PROBLEM TO SOLVE: Can you print every record below exactly as written?

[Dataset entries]
****
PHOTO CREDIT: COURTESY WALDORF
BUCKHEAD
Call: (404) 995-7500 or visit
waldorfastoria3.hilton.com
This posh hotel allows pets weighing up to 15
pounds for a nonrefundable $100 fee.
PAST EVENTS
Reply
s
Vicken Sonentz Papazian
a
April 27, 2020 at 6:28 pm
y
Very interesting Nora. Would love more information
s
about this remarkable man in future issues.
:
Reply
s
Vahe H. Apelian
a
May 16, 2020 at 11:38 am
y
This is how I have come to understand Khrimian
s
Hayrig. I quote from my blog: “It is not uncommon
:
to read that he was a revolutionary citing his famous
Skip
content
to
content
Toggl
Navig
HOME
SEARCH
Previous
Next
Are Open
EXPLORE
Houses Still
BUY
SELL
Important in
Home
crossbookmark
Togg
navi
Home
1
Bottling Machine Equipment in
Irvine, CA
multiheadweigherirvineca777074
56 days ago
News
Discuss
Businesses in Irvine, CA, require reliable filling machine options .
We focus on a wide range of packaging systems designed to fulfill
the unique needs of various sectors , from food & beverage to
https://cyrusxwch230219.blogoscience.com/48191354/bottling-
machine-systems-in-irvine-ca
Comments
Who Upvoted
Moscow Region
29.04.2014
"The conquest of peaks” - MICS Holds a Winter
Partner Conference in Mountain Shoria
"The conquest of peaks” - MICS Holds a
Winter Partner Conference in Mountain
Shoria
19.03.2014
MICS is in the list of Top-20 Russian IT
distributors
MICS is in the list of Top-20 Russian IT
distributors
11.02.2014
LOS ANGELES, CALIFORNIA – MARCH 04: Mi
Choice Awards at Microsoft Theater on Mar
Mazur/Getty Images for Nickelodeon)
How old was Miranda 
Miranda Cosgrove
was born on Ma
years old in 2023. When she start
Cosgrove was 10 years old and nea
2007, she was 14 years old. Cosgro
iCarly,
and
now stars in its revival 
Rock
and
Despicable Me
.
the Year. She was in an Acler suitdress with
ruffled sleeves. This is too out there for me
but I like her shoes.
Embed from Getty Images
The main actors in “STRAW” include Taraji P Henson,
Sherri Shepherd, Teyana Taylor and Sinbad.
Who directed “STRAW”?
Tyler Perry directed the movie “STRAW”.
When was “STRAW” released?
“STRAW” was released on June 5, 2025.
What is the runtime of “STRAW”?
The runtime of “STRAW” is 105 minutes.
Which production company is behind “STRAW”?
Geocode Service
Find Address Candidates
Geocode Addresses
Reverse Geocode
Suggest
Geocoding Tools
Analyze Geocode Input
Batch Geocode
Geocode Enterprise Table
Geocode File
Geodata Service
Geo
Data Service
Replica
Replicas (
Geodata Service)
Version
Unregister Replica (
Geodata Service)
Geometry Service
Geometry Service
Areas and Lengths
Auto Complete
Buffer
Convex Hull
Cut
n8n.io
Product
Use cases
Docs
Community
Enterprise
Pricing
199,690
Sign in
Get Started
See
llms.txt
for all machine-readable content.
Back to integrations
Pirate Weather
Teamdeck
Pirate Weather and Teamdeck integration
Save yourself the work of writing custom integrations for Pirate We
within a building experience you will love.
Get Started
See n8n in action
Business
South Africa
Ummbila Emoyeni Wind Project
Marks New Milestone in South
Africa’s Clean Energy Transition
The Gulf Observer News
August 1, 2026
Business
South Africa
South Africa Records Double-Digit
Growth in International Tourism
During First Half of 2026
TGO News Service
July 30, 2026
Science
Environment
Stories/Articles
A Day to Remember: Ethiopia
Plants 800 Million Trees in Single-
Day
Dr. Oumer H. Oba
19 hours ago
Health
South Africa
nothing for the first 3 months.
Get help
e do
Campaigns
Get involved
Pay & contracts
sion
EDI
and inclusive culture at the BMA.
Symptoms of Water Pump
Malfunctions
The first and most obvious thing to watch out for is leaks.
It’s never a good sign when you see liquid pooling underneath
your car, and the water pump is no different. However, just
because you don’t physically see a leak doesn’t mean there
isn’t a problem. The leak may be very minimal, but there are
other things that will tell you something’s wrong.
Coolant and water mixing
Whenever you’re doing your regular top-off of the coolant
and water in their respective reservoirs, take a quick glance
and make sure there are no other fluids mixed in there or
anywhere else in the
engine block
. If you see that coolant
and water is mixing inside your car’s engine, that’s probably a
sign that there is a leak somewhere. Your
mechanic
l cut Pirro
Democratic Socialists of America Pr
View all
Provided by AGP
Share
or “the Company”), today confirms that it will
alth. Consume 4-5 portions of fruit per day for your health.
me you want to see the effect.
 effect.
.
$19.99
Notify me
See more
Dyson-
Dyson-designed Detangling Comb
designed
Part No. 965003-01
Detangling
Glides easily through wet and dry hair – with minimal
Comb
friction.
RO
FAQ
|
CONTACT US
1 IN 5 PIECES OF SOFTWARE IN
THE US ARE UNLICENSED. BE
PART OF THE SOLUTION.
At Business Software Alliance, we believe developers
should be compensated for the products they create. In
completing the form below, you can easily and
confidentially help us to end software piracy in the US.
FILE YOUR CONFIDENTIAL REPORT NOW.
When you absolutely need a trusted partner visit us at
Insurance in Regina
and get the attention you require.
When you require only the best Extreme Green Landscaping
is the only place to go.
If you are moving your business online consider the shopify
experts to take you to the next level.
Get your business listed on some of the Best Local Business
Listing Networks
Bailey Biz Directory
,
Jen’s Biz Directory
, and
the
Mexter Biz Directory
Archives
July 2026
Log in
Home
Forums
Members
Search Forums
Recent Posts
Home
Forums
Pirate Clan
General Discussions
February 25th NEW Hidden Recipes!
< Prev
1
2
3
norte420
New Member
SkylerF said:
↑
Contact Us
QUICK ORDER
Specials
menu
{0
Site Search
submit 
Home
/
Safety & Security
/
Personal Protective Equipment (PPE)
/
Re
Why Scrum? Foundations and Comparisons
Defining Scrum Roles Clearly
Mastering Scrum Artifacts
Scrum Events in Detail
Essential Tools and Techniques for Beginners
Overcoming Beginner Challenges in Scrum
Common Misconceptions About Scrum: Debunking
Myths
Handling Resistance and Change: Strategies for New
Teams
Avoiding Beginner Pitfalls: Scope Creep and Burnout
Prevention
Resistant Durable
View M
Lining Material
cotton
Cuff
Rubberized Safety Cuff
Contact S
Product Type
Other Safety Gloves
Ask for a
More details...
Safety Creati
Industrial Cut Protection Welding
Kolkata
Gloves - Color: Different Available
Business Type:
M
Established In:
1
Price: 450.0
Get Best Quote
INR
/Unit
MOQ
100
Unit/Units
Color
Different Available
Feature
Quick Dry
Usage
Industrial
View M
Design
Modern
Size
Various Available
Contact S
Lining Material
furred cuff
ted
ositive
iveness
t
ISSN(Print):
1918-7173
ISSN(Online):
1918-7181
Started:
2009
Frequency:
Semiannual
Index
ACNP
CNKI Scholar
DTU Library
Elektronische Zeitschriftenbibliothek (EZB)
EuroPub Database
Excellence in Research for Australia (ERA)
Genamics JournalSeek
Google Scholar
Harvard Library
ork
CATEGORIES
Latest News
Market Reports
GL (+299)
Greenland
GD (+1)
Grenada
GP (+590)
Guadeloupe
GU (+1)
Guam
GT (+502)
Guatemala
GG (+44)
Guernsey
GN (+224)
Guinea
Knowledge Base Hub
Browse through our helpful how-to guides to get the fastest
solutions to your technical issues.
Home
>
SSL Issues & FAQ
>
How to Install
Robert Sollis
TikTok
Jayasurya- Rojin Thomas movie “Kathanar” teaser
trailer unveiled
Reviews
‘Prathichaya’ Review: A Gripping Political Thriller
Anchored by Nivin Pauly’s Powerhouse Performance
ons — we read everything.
****
SOLUTION FOR THIS TASK:
PHOTO CREDIT: COURTESY WALDORF
BUCKHEAD
Call: (404) 995-7500 or visit
waldorfastoria3.hilton.com
This posh hotel allows pets weighing up to 15
pounds for a nonrefundable $100 fee.
PAST EVENTS
Reply
s
Vicken Sonentz Papazian
a
April 27, 2020 at 6:28 pm
y
Very interesting Nora. Would love more information
s
about this remarkable man in future issues.
:
Reply
s
Vahe H. Apelian
a
May 16, 2020 at 11:38 am
y
This is how I have come to understand Khrimian
s
Hayrig. I quote from my blog: “It is not uncommon
:
to read that he was a revolutionary citing his famous
Skip
content
to
content
Toggl
Navig
HOME
SEARCH
Previous
Next
Are Open
EXPLORE
Houses Still
BUY
SELL
Important in
Home
crossbookmark
Togg
navi
Home
1
Bottling Machine Equipment in
Irvine, CA
multiheadweigherirvineca777074
56 days ago
News
Discuss
Businesses in Irvine, CA, require reliable filling machine options .
We focus on a wide range of packaging systems designed to fulfill
the unique needs of various sectors , from food & beverage to
https://cyrusxwch230219.blogoscience.com/48191354/bottling-
machine-systems-in-irvine-ca
Comments
Who Upvoted
Moscow Region
29.04.2014
"The conquest of peaks” - MICS Holds a Winter
Partner Conference in Mountain Shoria
"The conquest of peaks” - MICS Holds a
Winter Partner Conference in Mountain
Shoria
19.03.2014
MICS is in the list of Top-20 Russian IT
distributors
MICS is in the list of Top-20 Russian IT
distributors
11.02.2014
LOS ANGELES, CALIFORNIA – MARCH 04: Mi
Choice Awards at Microsoft Theater on Mar
Mazur/Getty Images for Nickelodeon)
How old was Miranda 
Miranda Cosgrove
was born on Ma
years old in 2023. When she start
Cosgrove was 10 years old and nea
2007, she was 14 years old. Cosgro
iCarly,
and
now stars in its revival 
Rock
and
Despicable Me
.
the Year. She was in an Acler suitdress with
ruffled sleeves. This is too out there for me
but I like her shoes.
Embed from Getty Images
The main actors in “STRAW” include Taraji P Henson,
Sherri Shepherd, Teyana Taylor and Sinbad.
Who directed “STRAW”?
Tyler Perry directed the movie “STRAW”.
When was “STRAW” released?
“STRAW” was released on June 5, 2025.
What is the runtime of “STRAW”?
The runtime of “STRAW” is 105 minutes.
Which production company is behind “STRAW”?
Geocode Service
Find Address Candidates
Geocode Addresses
Reverse Geocode
Suggest
Geocoding Tools
Analyze Geocode Input
Batch Geocode
Geocode Enterprise Table
Geocode File
Geodata Service
Geo
Data Service
Replica
Replicas (
Geodata Service)
Version
Unregister Replica (
Geodata Service)
Geometry Service
Geometry Service
Areas and Lengths
Auto Complete
Buffer
Convex Hull
Cut
n8n.io
Product
Use cases
Docs
Community
Enterprise
Pricing
199,690
Sign in
Get Started
See
llms.txt
for all machine-readable content.
Back to integrations
Pirate Weather
Teamdeck
Pirate Weather and Teamdeck integration
Save yourself the work of writing custom integrations for Pirate We
within a building experience you will love.
Get Started
See n8n in action
Business
South Africa
Ummbila Emoyeni Wind Project
Marks New Milestone in South
Africa’s Clean Energy Transition
The Gulf Observer News
August 1, 2026
Business
South Africa
South Africa Records Double-Digit
Growth in International Tourism
During First Half of 2026
TGO News Service
July 30, 2026
Science
Environment
Stories/Articles
A Day to Remember: Ethiopia
Plants 800 Million Trees in Single-
Day
Dr. Oumer H. Oba
19 hours ago
Health
South Africa
nothing for the first 3 months.
Get help
e do
Campaigns
Get involved
Pay & contracts
sion
EDI
and inclusive culture at the BMA.
Symptoms of Water Pump
Malfunctions
The first and most obvious thing to watch out for is leaks.
It’s never a good sign when you see liquid pooling underneath
your car, and the water pump is no different. However, just
because you don’t physically see a leak doesn’t mean there
isn’t a problem. The leak may be very minimal, but there are
other things that will tell you something’s wrong.
Coolant and water mixing
Whenever you’re doing your regular top-off of the coolant
and water in their respective reservoirs, take a quick glance
and make sure there are no other fluids mixed in there or
anywhere else in the
engine block
. If you see that coolant
and water is mixing inside your car’s engine, that’s probably a
sign that there is a leak somewhere. Your
mechanic
l cut Pirro
Democratic Socialists of America Pr
View all
Provided by AGP
Share
or “the Company”), today confirms that it will
alth. Consume 4-5 portions of fruit per day for your health.
me you want to see the effect.
 effect.
.
$19.99
Notify me
See more
Dyson-
Dyson-designed Detangling Comb
designed
Part No. 965003-01
Detangling
Glides easily through wet and dry hair – with minimal
Comb
friction.
RO
FAQ
|
CONTACT US
1 IN 5 PIECES OF SOFTWARE IN
THE US ARE UNLICENSED. BE
PART OF THE SOLUTION.
At Business Software Alliance, we believe developers
should be compensated for the products they create. In
completing the form below, you can easily and
confidentially help us to end software piracy in the US.
FILE YOUR CONFIDENTIAL REPORT NOW.
When you absolutely need a trusted partner visit us at
Insurance in Regina
and get the attention you require.
When you require only the best Extreme Green Landscaping
is the only place to go.
If you are moving your business online consider the shopify
experts to take you to the next level.
Get your business listed on some of the Best Local Business
Listing Networks
Bailey Biz Directory
,
Jen’s Biz Directory
, and
the
Mexter Biz Directory
Archives
July 2026
Log in
Home
Forums
Members
Search Forums
Recent Posts
Home
Forums
Pirate Clan
General Discussions
February 25th NEW Hidden Recipes!
< Prev
1
2
3
norte420
New Member
SkylerF said:
↑
Contact Us
QUICK ORDER
Specials
menu
{0
Site Search
submit 
Home
/
Safety & Security
/
Personal Protective Equipment (PPE)
/
Re
Why Scrum? Foundations and Comparisons
Defining Scrum Roles Clearly
Mastering Scrum Artifacts
Scrum Events in Detail
Essential Tools and Techniques for Beginners
Overcoming Beginner Challenges in Scrum
Common Misconceptions About Scrum: Debunking
Myths
Handling Resistance and Change: Strategies for New
Teams
Avoiding Beginner Pitfalls: Scope Creep and Burnout
Prevention
Resistant Durable
View M
Lining Material
cotton
Cuff
Rubberized Safety Cuff
Contact S
Product Type
Other Safety Gloves
Ask for a
More details...
Safety Creati
Industrial Cut Protection Welding
Kolkata
Gloves - Color: Different Available
Business Type:
M
Established In:
1
Price: 450.0
Get Best Quote
INR
/Unit
MOQ
100
Unit/Units
Color
Different Available
Feature
Quick Dry
Usage
Industrial
View M
Design
Modern
Size
Various Available
Contact S
Lining Material
furred cuff
ted
ositive
iveness
t
ISSN(Print):
1918-7173
ISSN(Online):
1918-7181
Started:
2009
Frequency:
Semiannual
Index
ACNP
CNKI Scholar
DTU Library
Elektronische Zeitschriftenbibliothek (EZB)
EuroPub Database
Excellence in Research for Australia (ERA)
Genamics JournalSeek
Google Scholar
Harvard Library
ork
CATEGORIES
Latest News
Market Reports
GL (+299)
Greenland
GD (+1)
Grenada
GP (+590)
Guadeloupe
GU (+1)
Guam
GT (+502)
Guatemala
GG (+44)
Guernsey
GN (+224)
Guinea
Knowledge Base Hub
Browse through our helpful how-to guides to get the fastest
solutions to your technical issues.
Home
>
SSL Issues & FAQ
>
How to Install
Robert Sollis
TikTok
Jayasurya- Rojin Thomas movie “Kathanar” teaser
trailer unveiled
Reviews
‘Prathichaya’ Review: A Gripping Political Thriller
Anchored by Nivin Pauly’s Powerhouse Performance
ons — we read everything.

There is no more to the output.